There were nothing like this in Mariinsky, since Balanchine's "Symphony in C" premiere.
So handsome is "Spring & Fall" young soloist Maxim Khrebtov! So beautiful is Svetlana
Zakharova, moving her body precisely in "Now and Then"! So revealing is Andrian Fadeev,
portraying an artist going crazy in "Sounds of Empty Pages"! So perfect is, finally, the
whole cast - dancing with emotional and technical "freedom" unheard of in Mariinsky,
some years ago momified in its classical heritage.
The post-Soviet Mariinsky was obsessed with the idea of bringing in modern choreographers. Balanchine, Petit, McMillan were not exactly so; Mariinsky needed a living and acting person. Like Normand Knights, invited to rule Russia at the beginning of time, there was a need to
invite someone to get the world's best ballet out of the aestetic stagnation. Bejart seemed
to be adequate: there would be an assured international notoriety, large media attention, tied-to-dollar ticket prices, new Russian elite coming to be seen, not to see, etc.
Neumeier does not seem able to get such attention. Russian fans had hard time learning his name's spelling. He has an image of a liberal high-school teacher, using a bicycle to get to his home Hamburg Theatre. His art is non-aggressive, well calculated, stylistically perfect, accepted by "comme-il-faut" public. But this isn't what was important to Mariinsky.
Neumeier's art is focused on the dancer. Not any one, but this one, who is present now and
here, waiting for choreographer's directions. Neumeier writes down a several pages' notes
about every corps-de-ballet dancer, let alone soloists. He gets inspired by this or that
unique person he works with.
The Death in "Sounds of Empty Pages" is "Uliana Lopatkina by Neumeier". He does not evaluate whether the dancer is beautiful or not; he's just mesmerized by this one-woman natural phenomenon, showing off her almost painfully thin arms and legs in positions emphasizing, not covering, the disproportions. Neumeier invents the role of a crazy artist for Fadeev, a blond with childish face and non-childish expression; because no other dancer can simultaneously
express the vulnerability and the force of an artist tormented by its own imagination. Neumeier dresses a big and slow Kuznetsov in a strong steel-coloured suit, hiding everything but the dancer's enormous hands. And an entranced spectator sees a senseless daemon, sadistically playing with the tormented artist.

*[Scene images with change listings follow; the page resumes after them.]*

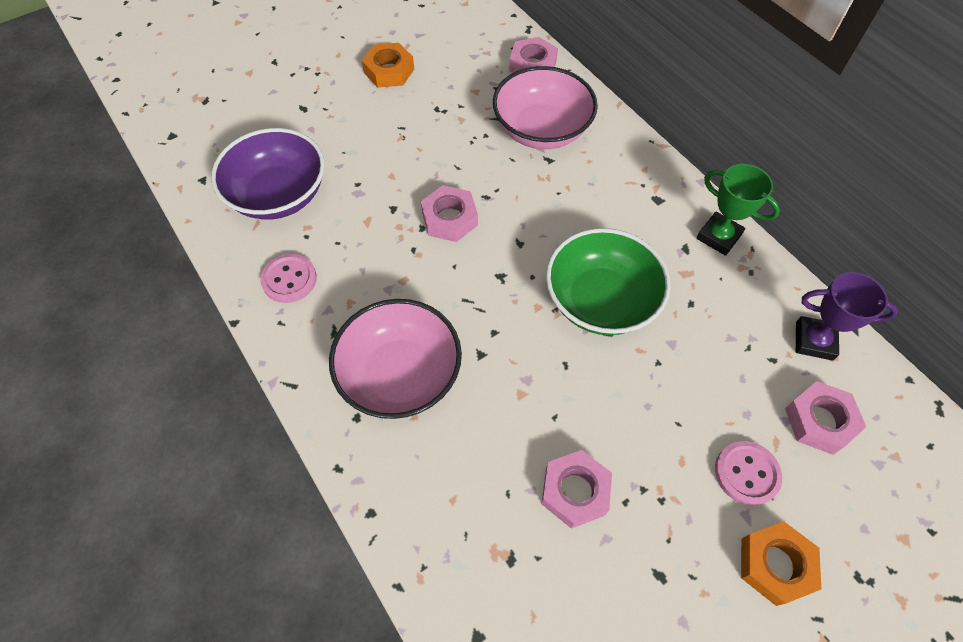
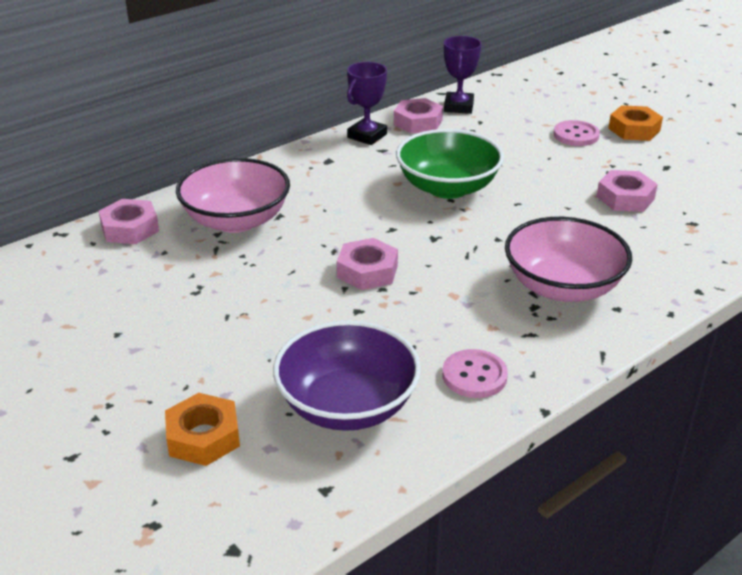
camera: 95 degrees left, 25 degrees down
orange nut [362,43,414,88] -> orange nut moved to [165,393,240,466]
green trophy [696,164,780,256] -> purple trophy [347,62,387,145]
pink nut [785,381,866,455] -> pink nut moved to [394,98,443,134]

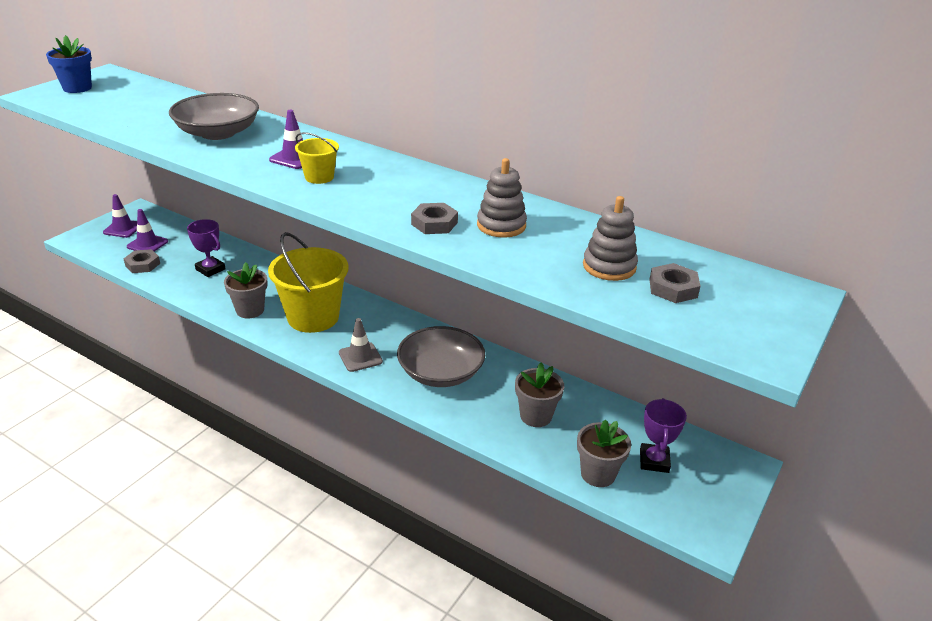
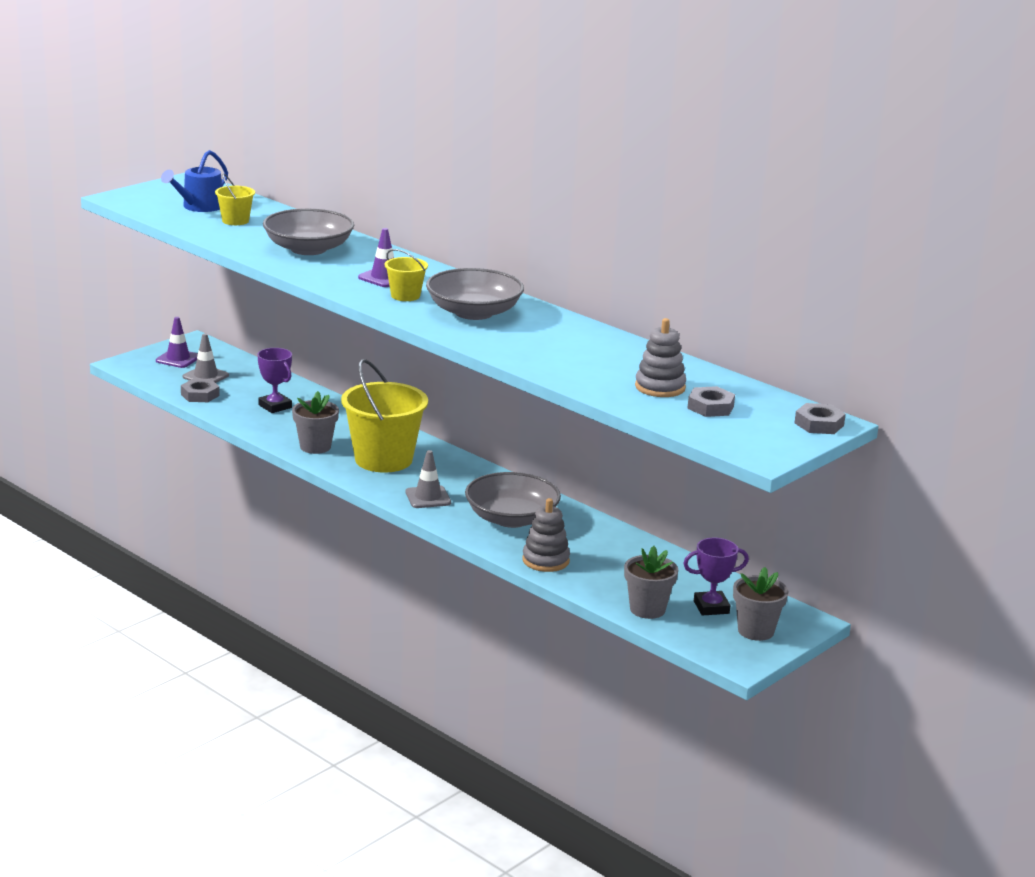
camera: 10 degrees right, 10 degrees down
blue flower pot [46,35,92,93] -> none
purple traffic cone [127,209,168,252] -> grey traffic cone [183,333,229,383]
grey nut [411,203,458,234] -> grey nut moved to [795,403,846,434]
grey stacking toy [477,158,527,238] -> grey stacking toy moved to [522,498,570,572]
grey flower pot [515,363,564,427] -> grey flower pot moved to [733,567,788,641]
purple trophy [640,398,687,473] -> purple trophy turned 60 degrees clockwise [683,538,749,616]
none -> blue watering can [161,150,228,212]
none -> yellow bucket [215,174,255,225]
none -> grey bowl [426,268,524,320]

Neumeier loves his dancers passionately, but never blindly. He creates them himself. Strongly speaking, the cast of his ballets is not a typical Mariinsky's cast. It's modeled by Neumeier. He loves short, feminine, brunette female dancers, whom he carefully chosed, and who are not exactly the type one is used to see today. Maybe this is coming from old postcards of 1900s, largely present in Neumeier's private collection...
An admirer of Dyaguilev's belle epoque, Neumeier uses the reminescences of that time as well. The bucolic "Spring & Fall" with its nymphs and young men falling down, recalls Anna Pavlova's plastic and Nijinsky's Faun. The sporty "Now and Then" resembles the "urbanistic" style of Ballets Russes; young men in swimsuits play joyful sensuality of physical training.
Neumeier's art is the capability of being liked by everyone, still playing by his own rules. This is the art of getting interested by twenty- or thirty-years-old things, as if they were discovered just yesterday.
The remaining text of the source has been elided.